(Stored records)
★ ★ ★ ★ ★
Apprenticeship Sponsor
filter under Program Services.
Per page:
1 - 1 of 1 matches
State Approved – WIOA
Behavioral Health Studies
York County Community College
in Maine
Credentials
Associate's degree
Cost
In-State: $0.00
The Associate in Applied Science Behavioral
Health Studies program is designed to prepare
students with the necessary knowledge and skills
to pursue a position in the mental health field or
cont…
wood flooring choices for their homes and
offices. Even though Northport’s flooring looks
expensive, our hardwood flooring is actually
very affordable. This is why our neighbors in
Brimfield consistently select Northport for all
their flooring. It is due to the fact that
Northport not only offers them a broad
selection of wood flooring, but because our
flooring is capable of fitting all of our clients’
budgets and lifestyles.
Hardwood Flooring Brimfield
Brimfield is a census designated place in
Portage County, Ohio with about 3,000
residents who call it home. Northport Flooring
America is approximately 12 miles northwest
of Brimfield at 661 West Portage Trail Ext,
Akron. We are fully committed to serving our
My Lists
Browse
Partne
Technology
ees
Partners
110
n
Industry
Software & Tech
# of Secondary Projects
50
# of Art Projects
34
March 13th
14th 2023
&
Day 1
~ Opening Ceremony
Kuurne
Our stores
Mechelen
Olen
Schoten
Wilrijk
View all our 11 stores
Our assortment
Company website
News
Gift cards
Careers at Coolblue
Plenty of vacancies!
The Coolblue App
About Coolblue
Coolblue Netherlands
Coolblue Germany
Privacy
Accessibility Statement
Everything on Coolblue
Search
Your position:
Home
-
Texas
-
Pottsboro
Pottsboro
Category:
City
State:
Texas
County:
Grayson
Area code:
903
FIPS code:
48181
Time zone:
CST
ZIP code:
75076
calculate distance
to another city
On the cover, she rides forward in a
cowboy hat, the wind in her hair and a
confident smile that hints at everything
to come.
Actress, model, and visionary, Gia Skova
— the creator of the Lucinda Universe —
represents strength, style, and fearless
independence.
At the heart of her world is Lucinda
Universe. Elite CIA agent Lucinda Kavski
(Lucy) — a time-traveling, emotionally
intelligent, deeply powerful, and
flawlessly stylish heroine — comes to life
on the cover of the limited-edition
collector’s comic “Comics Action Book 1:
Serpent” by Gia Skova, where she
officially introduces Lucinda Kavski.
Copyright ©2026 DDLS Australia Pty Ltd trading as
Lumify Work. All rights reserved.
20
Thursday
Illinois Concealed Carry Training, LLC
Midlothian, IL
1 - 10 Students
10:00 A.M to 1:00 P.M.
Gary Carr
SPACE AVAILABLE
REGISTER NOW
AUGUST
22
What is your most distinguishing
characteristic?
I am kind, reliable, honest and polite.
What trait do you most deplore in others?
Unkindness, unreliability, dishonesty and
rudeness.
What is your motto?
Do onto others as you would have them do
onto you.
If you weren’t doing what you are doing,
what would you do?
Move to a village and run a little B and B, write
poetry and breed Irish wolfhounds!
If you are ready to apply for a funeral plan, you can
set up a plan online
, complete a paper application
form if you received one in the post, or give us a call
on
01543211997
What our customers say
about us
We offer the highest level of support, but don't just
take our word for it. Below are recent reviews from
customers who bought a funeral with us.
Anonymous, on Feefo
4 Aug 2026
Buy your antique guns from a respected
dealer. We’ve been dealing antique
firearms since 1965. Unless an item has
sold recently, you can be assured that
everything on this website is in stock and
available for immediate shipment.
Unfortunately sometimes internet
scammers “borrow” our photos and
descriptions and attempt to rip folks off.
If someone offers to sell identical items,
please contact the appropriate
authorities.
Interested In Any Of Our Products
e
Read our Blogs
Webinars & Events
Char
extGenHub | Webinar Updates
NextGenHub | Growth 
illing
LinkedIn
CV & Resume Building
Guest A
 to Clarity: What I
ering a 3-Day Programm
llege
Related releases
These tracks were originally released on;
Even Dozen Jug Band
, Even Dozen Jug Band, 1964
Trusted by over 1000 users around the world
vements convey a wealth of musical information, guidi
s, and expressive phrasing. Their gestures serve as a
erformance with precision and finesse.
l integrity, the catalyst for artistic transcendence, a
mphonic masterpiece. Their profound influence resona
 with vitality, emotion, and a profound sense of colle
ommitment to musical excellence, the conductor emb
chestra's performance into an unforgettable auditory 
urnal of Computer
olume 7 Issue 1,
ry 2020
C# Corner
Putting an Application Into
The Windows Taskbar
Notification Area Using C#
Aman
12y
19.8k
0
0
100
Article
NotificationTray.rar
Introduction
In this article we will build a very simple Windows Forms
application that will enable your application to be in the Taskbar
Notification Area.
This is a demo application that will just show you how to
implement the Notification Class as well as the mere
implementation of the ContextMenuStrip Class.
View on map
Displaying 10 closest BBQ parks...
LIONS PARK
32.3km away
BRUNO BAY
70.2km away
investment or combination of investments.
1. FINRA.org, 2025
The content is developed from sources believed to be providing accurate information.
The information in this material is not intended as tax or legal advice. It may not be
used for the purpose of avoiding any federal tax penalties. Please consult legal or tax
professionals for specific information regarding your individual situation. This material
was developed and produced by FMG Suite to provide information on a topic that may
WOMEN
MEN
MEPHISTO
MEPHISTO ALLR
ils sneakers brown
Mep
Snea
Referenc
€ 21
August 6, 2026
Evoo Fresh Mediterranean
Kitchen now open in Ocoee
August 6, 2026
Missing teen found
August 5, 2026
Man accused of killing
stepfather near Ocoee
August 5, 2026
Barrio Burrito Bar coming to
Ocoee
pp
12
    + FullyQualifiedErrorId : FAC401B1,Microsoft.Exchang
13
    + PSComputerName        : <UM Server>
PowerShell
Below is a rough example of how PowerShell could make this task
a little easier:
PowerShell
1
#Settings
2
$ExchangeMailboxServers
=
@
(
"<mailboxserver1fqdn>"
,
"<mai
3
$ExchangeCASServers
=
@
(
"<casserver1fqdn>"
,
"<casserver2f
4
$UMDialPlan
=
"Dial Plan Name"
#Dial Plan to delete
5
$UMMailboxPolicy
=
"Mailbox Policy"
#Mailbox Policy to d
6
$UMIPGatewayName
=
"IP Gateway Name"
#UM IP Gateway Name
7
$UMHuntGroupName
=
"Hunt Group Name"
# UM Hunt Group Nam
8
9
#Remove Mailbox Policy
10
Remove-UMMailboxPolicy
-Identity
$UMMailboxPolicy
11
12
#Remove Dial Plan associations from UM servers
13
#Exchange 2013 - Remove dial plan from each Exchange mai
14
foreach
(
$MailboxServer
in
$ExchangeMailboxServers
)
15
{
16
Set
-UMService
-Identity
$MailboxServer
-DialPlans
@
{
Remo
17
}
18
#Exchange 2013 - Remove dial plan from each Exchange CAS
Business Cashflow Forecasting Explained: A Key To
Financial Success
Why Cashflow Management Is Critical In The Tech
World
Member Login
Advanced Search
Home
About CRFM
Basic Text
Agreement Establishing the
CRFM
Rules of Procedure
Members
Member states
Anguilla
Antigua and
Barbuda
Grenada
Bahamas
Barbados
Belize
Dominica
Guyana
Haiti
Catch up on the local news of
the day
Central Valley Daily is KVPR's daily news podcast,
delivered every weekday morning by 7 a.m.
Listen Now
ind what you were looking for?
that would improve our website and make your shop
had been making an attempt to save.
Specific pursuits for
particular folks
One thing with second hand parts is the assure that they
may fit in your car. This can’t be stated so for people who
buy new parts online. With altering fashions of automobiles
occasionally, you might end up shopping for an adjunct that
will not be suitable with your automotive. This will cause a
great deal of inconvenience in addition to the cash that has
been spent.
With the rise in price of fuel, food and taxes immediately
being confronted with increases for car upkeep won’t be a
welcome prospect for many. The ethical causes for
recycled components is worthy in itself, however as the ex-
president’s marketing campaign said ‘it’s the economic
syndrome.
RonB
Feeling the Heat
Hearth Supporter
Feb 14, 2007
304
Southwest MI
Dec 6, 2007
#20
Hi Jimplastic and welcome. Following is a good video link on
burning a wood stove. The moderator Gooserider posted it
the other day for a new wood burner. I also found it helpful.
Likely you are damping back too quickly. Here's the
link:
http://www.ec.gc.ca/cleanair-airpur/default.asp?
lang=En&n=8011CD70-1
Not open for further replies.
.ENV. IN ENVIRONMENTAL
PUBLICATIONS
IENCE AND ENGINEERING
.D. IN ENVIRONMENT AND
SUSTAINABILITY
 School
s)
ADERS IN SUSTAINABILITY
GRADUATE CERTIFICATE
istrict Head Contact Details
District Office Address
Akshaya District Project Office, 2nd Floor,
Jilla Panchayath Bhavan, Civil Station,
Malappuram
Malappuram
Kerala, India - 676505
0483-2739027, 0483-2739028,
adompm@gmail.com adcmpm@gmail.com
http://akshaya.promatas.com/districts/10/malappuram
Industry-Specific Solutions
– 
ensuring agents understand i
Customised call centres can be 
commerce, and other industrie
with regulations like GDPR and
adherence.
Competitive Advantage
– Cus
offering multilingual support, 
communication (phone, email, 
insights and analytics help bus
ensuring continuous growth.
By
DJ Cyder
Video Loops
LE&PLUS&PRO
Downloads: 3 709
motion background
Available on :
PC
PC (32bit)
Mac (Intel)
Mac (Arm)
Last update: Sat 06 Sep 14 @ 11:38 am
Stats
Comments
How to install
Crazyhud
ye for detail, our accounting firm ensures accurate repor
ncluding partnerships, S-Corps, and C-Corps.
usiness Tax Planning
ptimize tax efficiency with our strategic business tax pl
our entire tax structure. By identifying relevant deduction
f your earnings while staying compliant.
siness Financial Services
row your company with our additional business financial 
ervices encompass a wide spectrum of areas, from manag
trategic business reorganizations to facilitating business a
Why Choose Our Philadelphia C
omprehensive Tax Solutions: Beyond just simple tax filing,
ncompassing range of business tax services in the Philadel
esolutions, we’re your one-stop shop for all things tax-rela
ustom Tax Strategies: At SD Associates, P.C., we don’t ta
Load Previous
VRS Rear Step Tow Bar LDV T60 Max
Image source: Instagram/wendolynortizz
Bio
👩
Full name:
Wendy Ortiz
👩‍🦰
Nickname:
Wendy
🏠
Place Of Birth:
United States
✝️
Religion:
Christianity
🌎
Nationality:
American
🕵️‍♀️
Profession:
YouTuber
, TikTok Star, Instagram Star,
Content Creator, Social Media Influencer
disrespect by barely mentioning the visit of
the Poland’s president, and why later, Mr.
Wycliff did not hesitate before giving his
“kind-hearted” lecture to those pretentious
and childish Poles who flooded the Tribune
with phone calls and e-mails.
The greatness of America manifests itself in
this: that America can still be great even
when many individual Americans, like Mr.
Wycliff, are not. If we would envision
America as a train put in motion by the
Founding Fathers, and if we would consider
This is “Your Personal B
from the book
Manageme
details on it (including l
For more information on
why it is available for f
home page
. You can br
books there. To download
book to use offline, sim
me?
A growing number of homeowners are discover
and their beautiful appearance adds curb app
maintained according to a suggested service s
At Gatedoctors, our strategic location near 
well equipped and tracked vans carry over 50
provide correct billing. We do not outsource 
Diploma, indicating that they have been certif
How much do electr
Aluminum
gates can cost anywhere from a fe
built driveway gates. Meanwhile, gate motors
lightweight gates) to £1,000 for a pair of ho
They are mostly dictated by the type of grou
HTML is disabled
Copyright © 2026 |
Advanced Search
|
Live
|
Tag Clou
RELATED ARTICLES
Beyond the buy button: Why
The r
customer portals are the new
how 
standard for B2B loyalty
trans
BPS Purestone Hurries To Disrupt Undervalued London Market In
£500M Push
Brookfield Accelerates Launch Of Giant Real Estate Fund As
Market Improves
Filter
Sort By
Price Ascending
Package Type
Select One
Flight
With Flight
★ ★ ★ ★ ★
WHAT THE TASK ASKS: Reproduce only the lines above spanning from the line containing "Buy your antique guns from a respected" through the line containing "with vitality, emotion, and", word for word.

RESULT:
Buy your antique guns from a respected
dealer. We’ve been dealing antique
firearms since 1965. Unless an item has
sold recently, you can be assured that
everything on this website is in stock and
available for immediate shipment.
Unfortunately sometimes internet
scammers “borrow” our photos and
descriptions and attempt to rip folks off.
If someone offers to sell identical items,
please contact the appropriate
authorities.
Interested In Any Of Our Products
e
Read our Blogs
Webinars & Events
Char
extGenHub | Webinar Updates
NextGenHub | Growth 
illing
LinkedIn
CV & Resume Building
Guest A
 to Clarity: What I
ering a 3-Day Programm
llege
Related releases
These tracks were originally released on;
Even Dozen Jug Band
, Even Dozen Jug Band, 1964
Trusted by over 1000 users around the world
vements convey a wealth of musical information, guidi
s, and expressive phrasing. Their gestures serve as a
erformance with precision and finesse.
l integrity, the catalyst for artistic transcendence, a
mphonic masterpiece. Their profound influence resona
 with vitality, emotion, and a profound sense of colle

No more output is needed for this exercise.